Independensi Pengawas Pemilu Aceh Taruhannya dalam Revisi UUPA
Banda Aceh, MediaKontras.id | Aktivis demokrasi Aceh, Sofyan, menilai usulan revisi Undang-Undang Pemerintahan Aceh (UUPA), khususnya Pasal 60, berpotensi melemahkan independensi lembaga pengawas pemilu. Pasal tersebut memberi kewenangan DPRA dan DPRK untuk mengusulkan anggota lembaga baru bernama Badan Pengawas Pemilihan Aceh.
Sofyan menyebutkan, pengalaman sebelumnya menunjukkan lembaga pengawas pemilu yang dipilih melalui mekanisme politik sering tersandera konflik kepentingan. Ia menyinggung Panwaslih Aceh yang gagal menindaklanjuti banyak kasus pelanggaran pilkada karena kuatnya tarik-menarik kepentingan politik.
“Penyelenggara pemilu seharusnya mandiri, sebagaimana amanat Pasal 22E UUD 1945. Jika DPRA dan DPRK diberi kewenangan penuh dalam seleksi, sulit membayangkan pengawas bisa bekerja objektif,” ujarnya, Minggu (21/9/2025).
Ia juga menyoroti Komisi Independen Pemilihan (KIP) Aceh yang kerap tidak lepas dari intervensi politik lokal.
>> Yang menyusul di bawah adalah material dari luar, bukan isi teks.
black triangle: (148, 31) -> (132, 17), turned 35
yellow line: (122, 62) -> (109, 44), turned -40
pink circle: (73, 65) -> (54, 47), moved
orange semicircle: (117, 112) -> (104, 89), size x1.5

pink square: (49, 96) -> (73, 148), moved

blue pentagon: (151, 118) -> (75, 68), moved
Menurutnya, rekrutmen pengawas pemilu sebaiknya dikembalikan ke Bawaslu RI, sementara seleksi KIP Aceh dilakukan langsung oleh KPU RI dengan mekanisme nasional yang transparan.
Selain itu, Sofyan menekankan pentingnya keterbukaan publik dalam seluruh tahapan seleksi, penguatan mekanisme etik oleh DKPP, serta harmonisasi regulasi agar kekhususan Aceh benar-benar memperkuat demokrasi.
“Publik Aceh harus waspada. Rekrutmen pengawas dan penyelenggara pemilu wajib independen dan bebas dari konflik kepentingan. Jika tidak, demokrasi hanya akan menjadi panggung elitis yang jauh dari mandat rakyat,” tegasnya.
Ia menutup dengan peringatan bahwa Aceh membutuhkan pengawas pemilu yang benar-benar mandiri agar demokrasi tidak kembali rapuh, serta mampu melahirkan pemimpin berkualitas tanpa kompromi politik.